Latest revision as of 15:37, 6 September 2017


History[]

Built by Boeing as c/n 5260, 42-30146 was assigned to 333rd BS, 94th BG, recieving the name Down and Go.

Captured during a mission to Warnemunde on 29 July 1943,[2] the aircraft, piloted by Lieutenant Ned Palmer, begun to develop problems soon after take off. Both inner engines failed and the pilot was forced to disable them. However, the crew wanted to drop some bombs on Germany, and flew forward. Shortly before reaching the target, engine number four overheated, and the pilot had to disable it too.[N 1] The navigator set course for Sweden, but the plane landed on a Wehrmacht exercise field in Avedore Holme, Denmark.

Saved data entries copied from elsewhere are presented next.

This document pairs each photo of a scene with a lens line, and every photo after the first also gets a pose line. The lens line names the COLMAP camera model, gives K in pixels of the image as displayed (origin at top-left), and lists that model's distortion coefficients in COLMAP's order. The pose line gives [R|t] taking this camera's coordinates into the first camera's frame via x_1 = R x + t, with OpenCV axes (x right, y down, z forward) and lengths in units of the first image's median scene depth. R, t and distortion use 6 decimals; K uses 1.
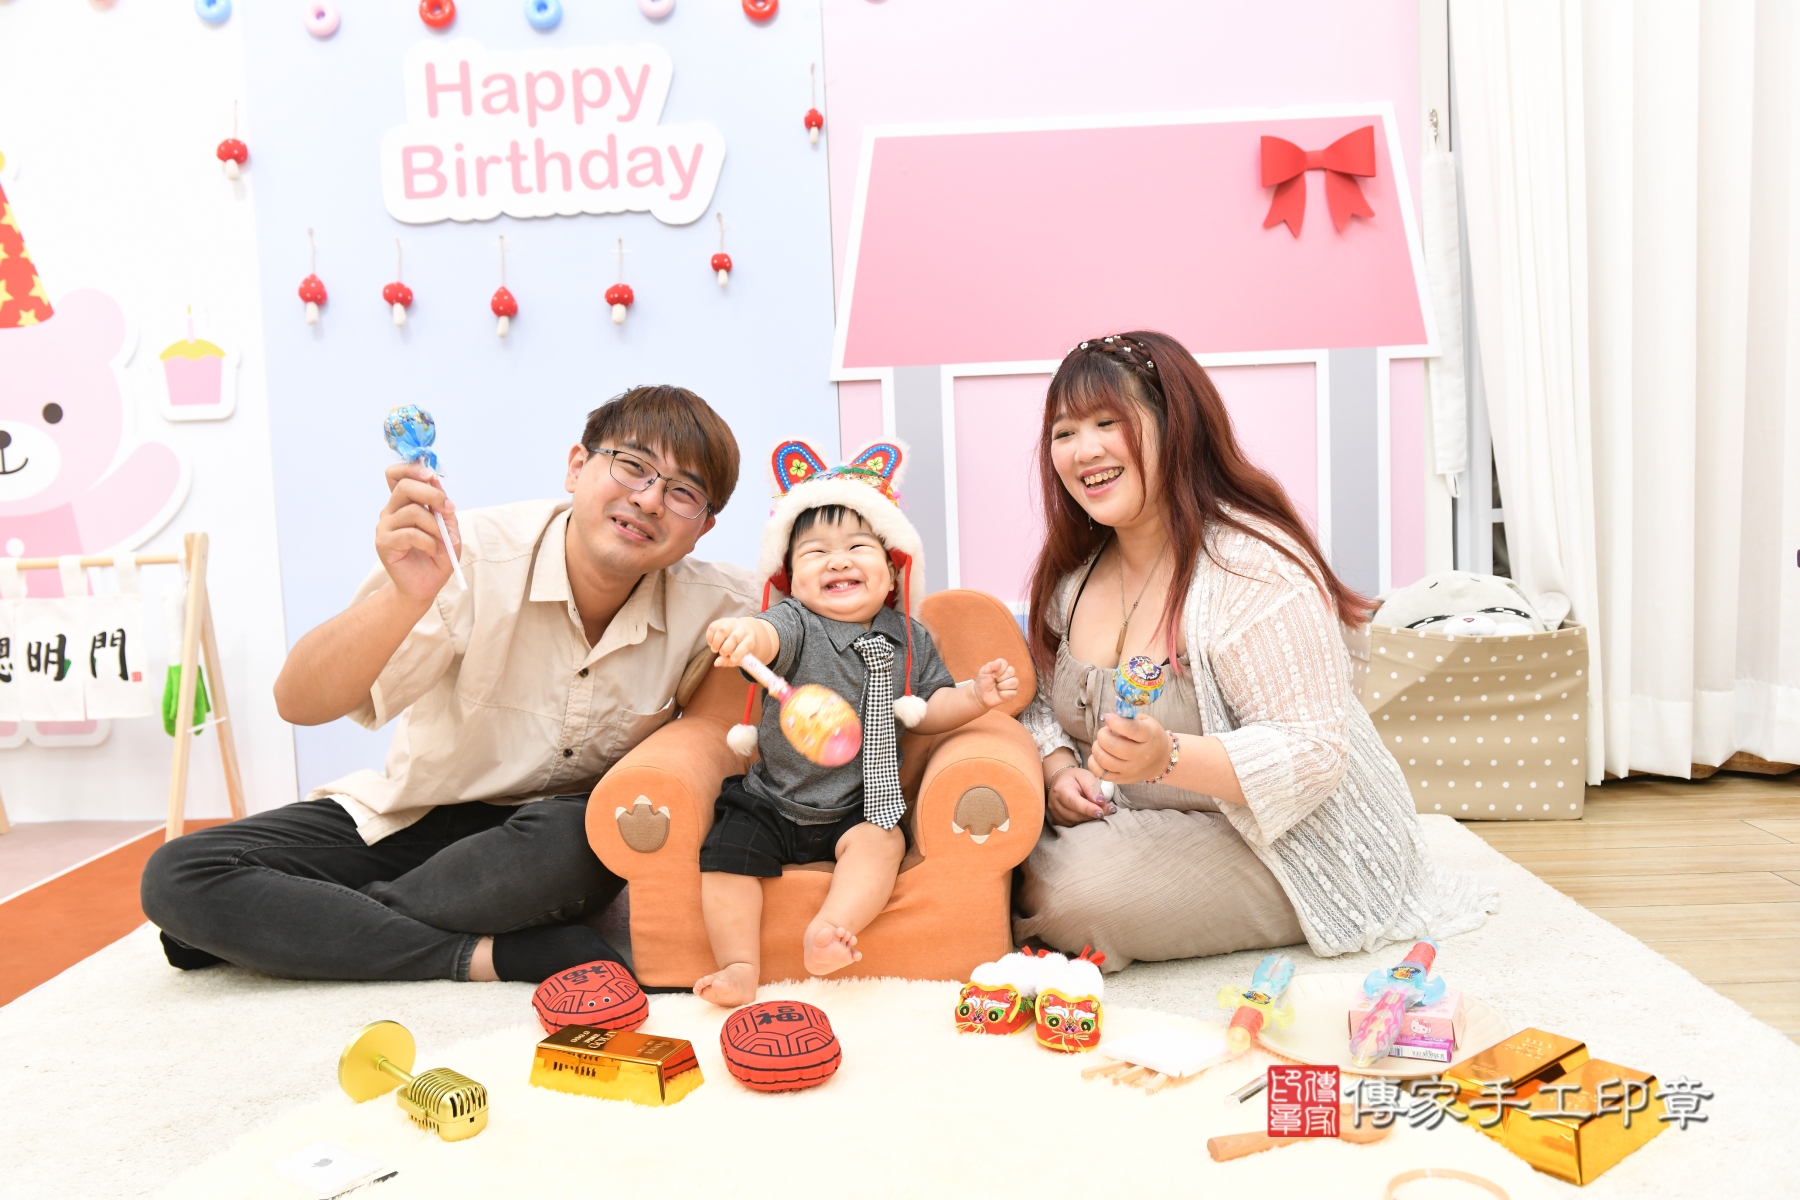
lens RADIAL K [[1464.3, 0, 886.9], [0, 1464.3, 596.4], [0, 0, 1]] dist [-0.016279, -0.015936]
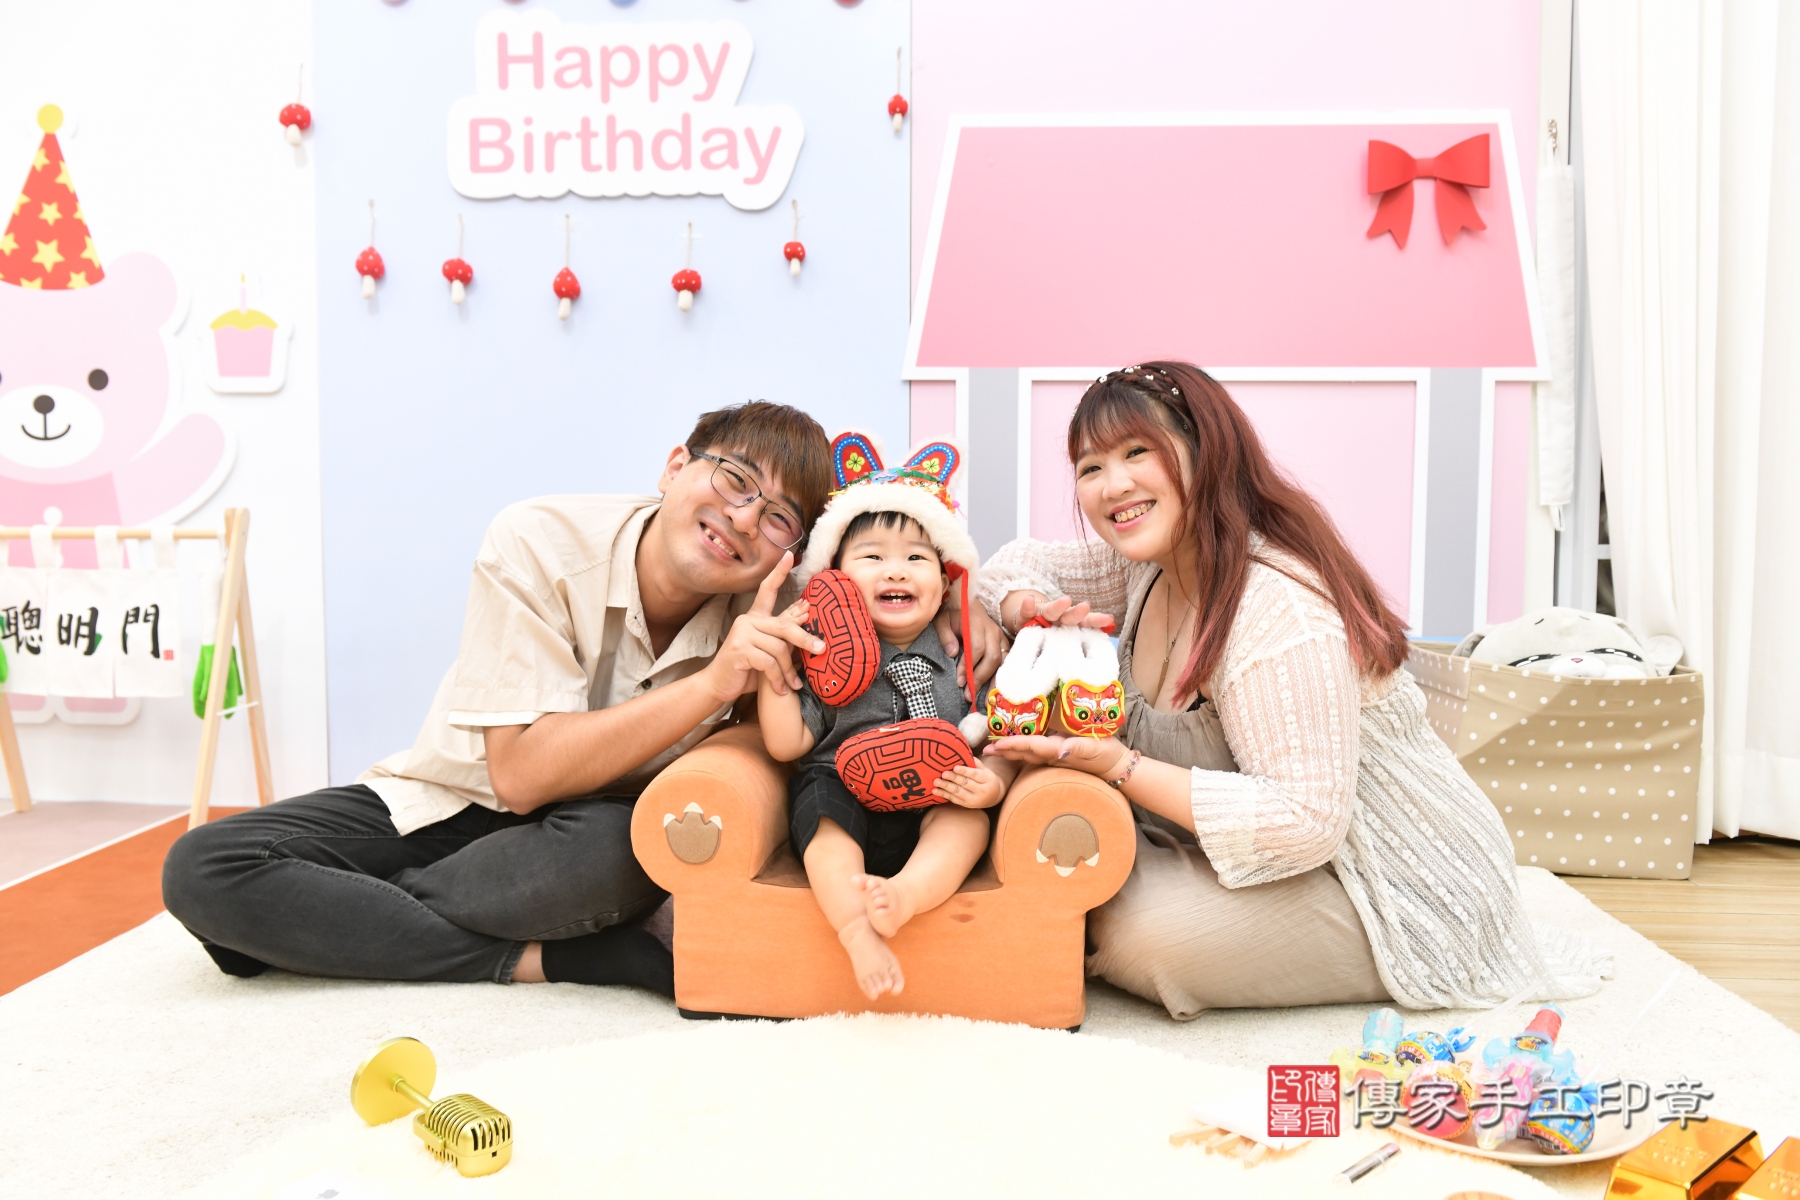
lens RADIAL K [[1464.3, 0, 887.5], [0, 1464.3, 596.7], [0, 0, 1]] dist [-0.016279, -0.015936]
pose [[0.998571, 0.045879, -0.027403, -0.016418], [-0.046245, 0.998847, -0.012860, 0.007196], [0.026781, 0.014109, 0.999542, 0.050300]]
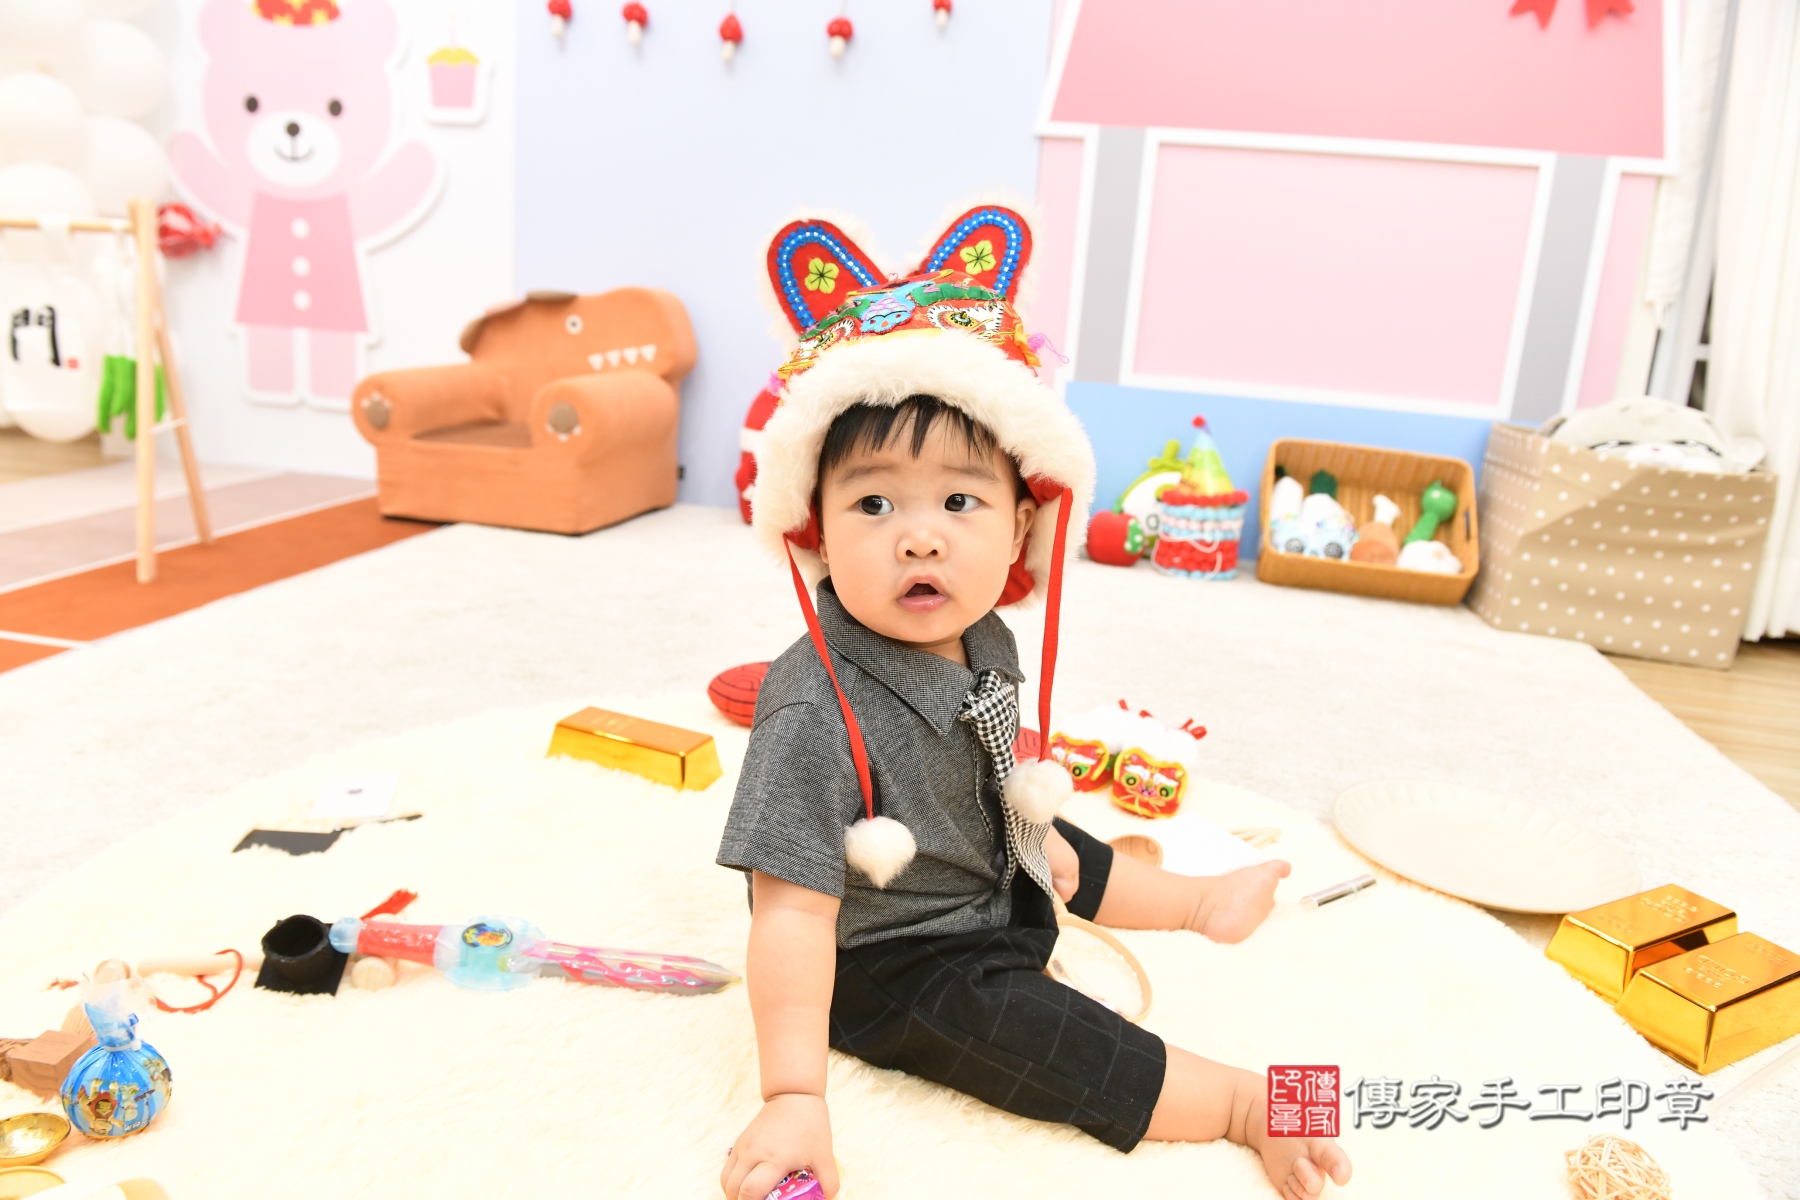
lens RADIAL K [[1213.0, 0, 887.8], [0, 1213.0, 603.5], [0, 0, 1]] dist [-0.055701, -0.001902]
pose [[0.978238, 0.147738, -0.145685, 0.031980], [-0.120534, 0.976152, 0.180552, 0.032041], [0.168885, -0.159063, 0.972716, 0.133773]]
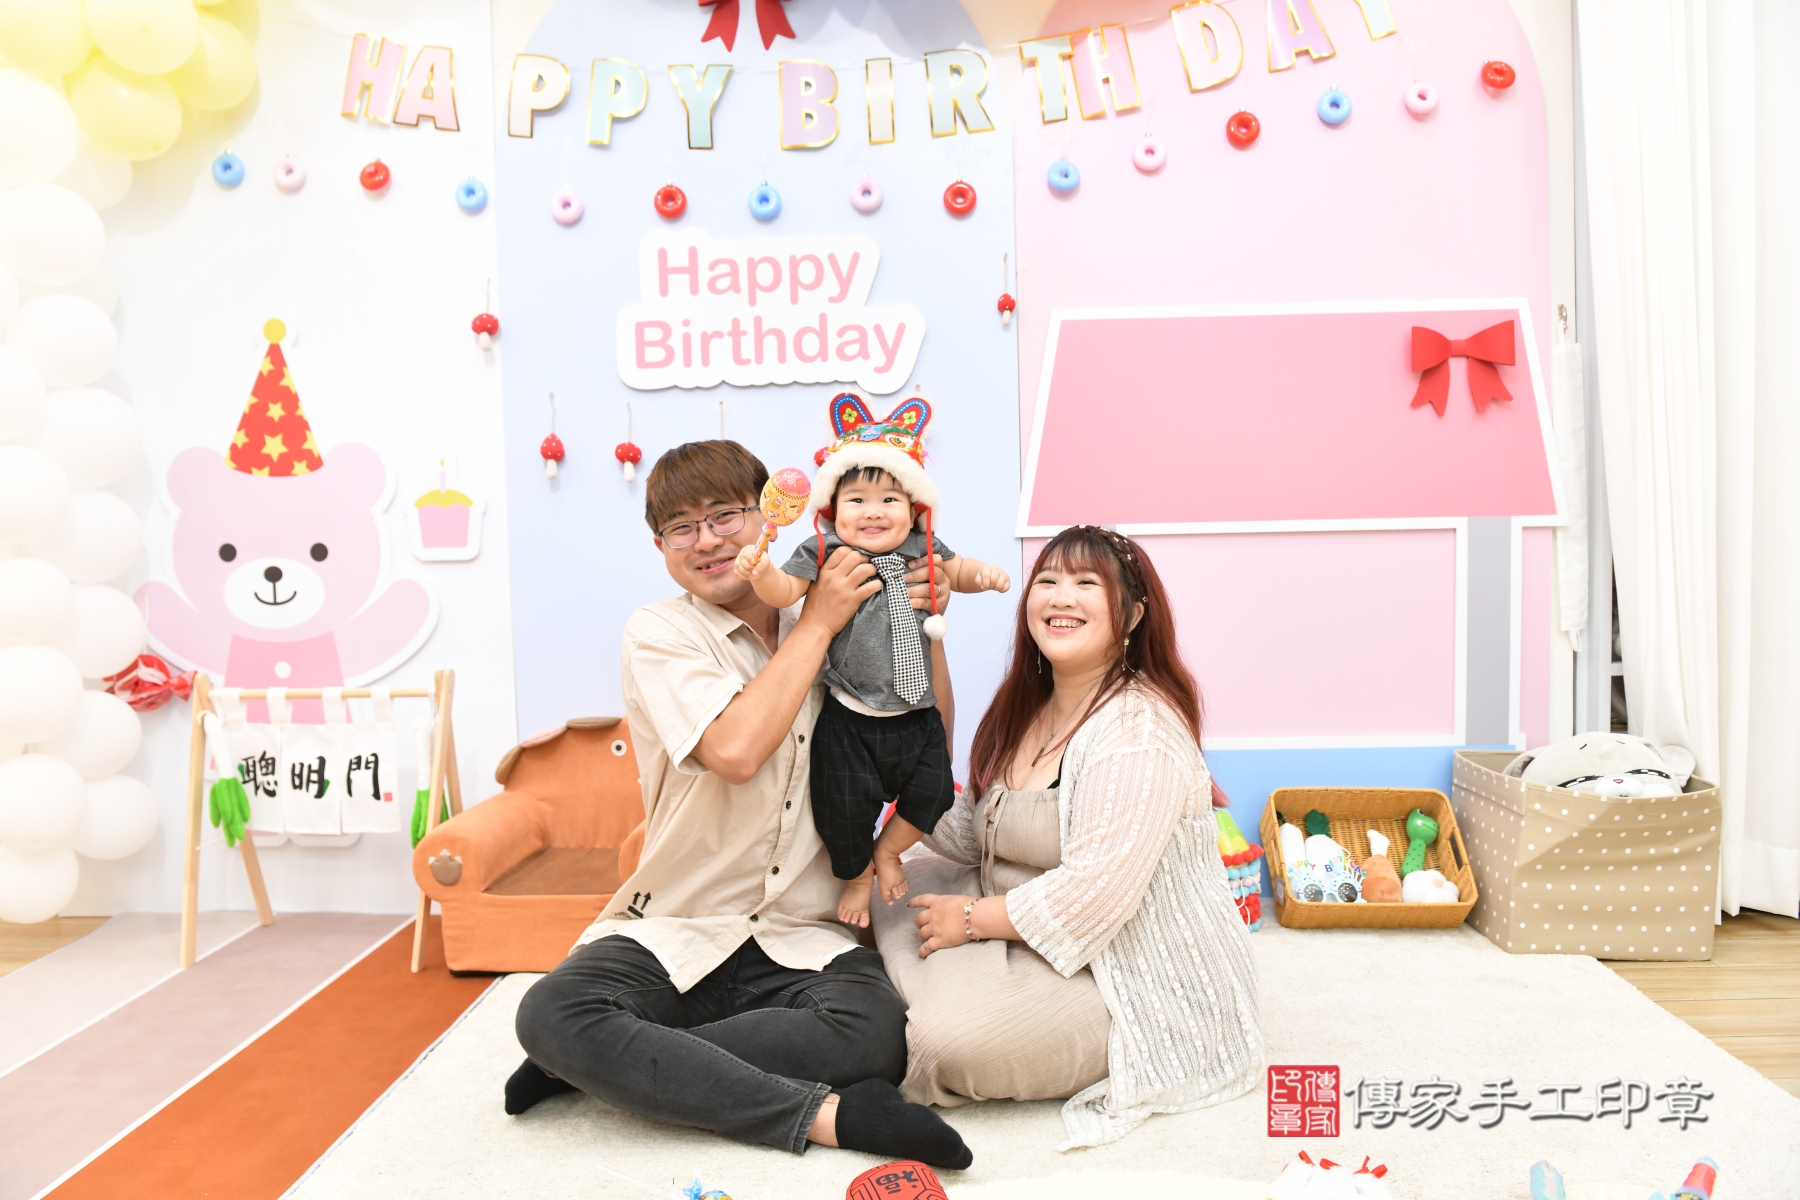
lens RADIAL K [[1213.0, 0, 897.6], [0, 1213.0, 597.1], [0, 0, 1]] dist [-0.055701, -0.001902]
pose [[0.999636, 0.016773, -0.021116, -0.113128], [-0.017236, 0.999610, -0.021956, -0.084112], [0.020740, 0.022312, 0.999536, 0.088173]]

Encircled by German soldiers, the crew was able to destroy the aircraft's secret Norden sight. The aircraft was then transported to Kastrup, Denmark and repaired by Heinkel plants' engineers. After repairs and the traditional period of trials in Rechlin, the plane was transferred to KG 200 in Spring 1944,[3] recieving ID code A3+EE, which was later changed to A3+BB.

On 9 February 1945 the aircraft exploded on takeoff, killing the crew and 10 Vichy agents.[2]

Notes[]

  1. USAAF Serial records webpage states the aircraft had been hit by flak.[2]